Some weeks ago we were looking at the cardigan sadly and Angharad, the Guild's Textile Archivist, thought of Tom of Holland's Visible Mending project.   She contacted him to ask whether the cardigan would be a suitable project.  He agreed to take it on and the Guild commissioned him to do it.  The mended cardigan arrived last week, in time to take it to the convention - my role was to act as courier.  

I'll show you the cardigan as it now is.  Remember that the mend is supposed to be visible - though in fact it isn't obvious at first glance. 

Visibly mended cardigan 
Then the cardigan before it was mended. 

And here are some close-ups of the left sleeve after mending, and before.  

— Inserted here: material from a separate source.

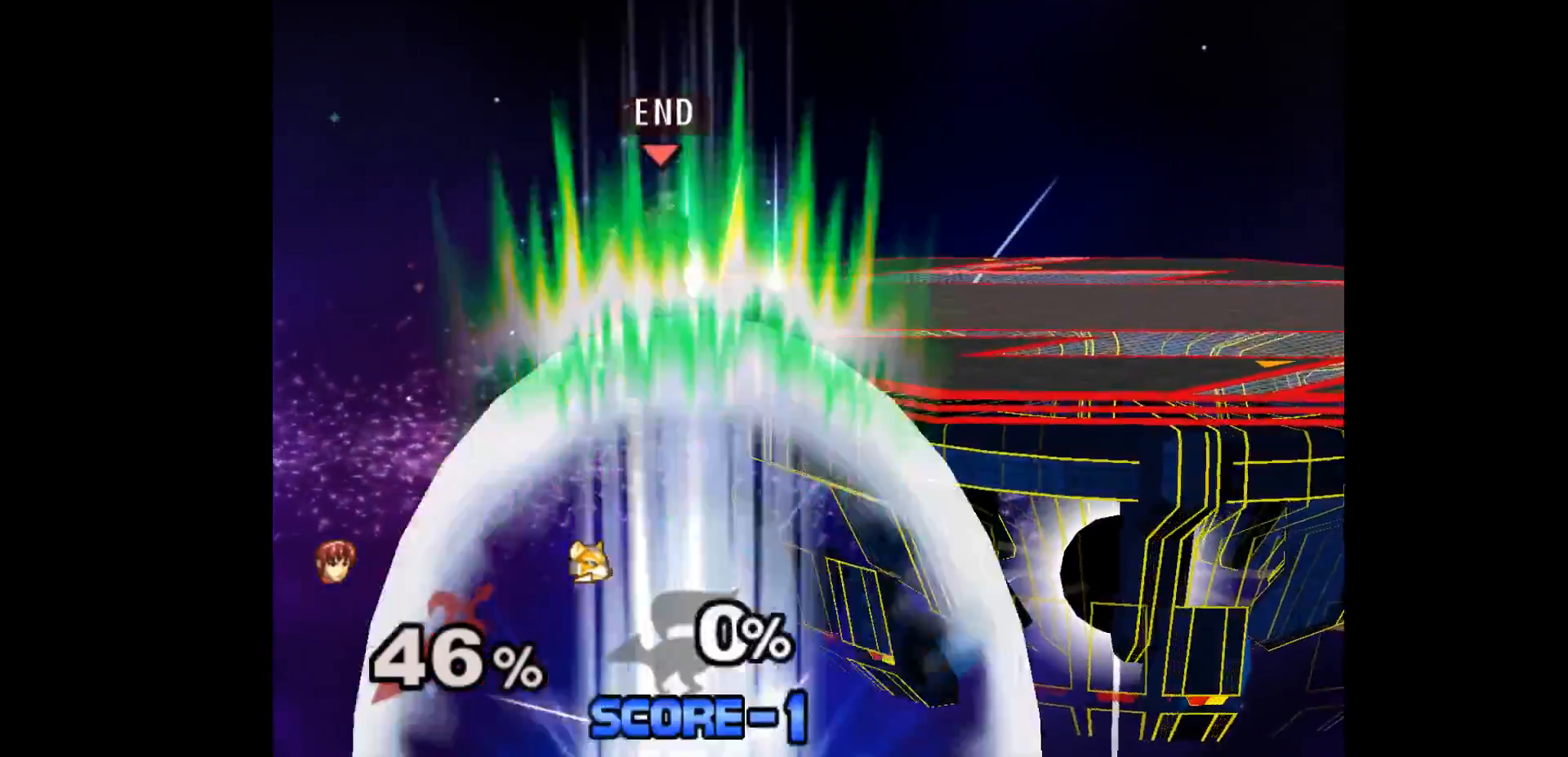
{"buttons": [], "left_stick": "center", "events": []}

Tom deliberately did not match the colours of the original, but he did choose the colours very carefully:  his intention was that in a black-and-white photo, the mend would be hardly detectable, and he has achieved that. 

 And as you can see, it is a wonderful piece of work.  The missing stitches have been replaced so exactly that if it weren't for the change in colour you would not be able to see the mend at all. 

Everyone who saw the mended cardigan at Derby was amazed at the workmanship, and we all thought that it had been a really worthwhile project.  You can find all the details of how the mending was planned and carried out on Tom's blog here.

It's wonderful that what was a very sad, maimed thing, that we wouldn't want to show to anyone, has been transformed into something that we can be proud of, and a showcase for the work of two very skilled craftspeople: the original knitter, and now Tom.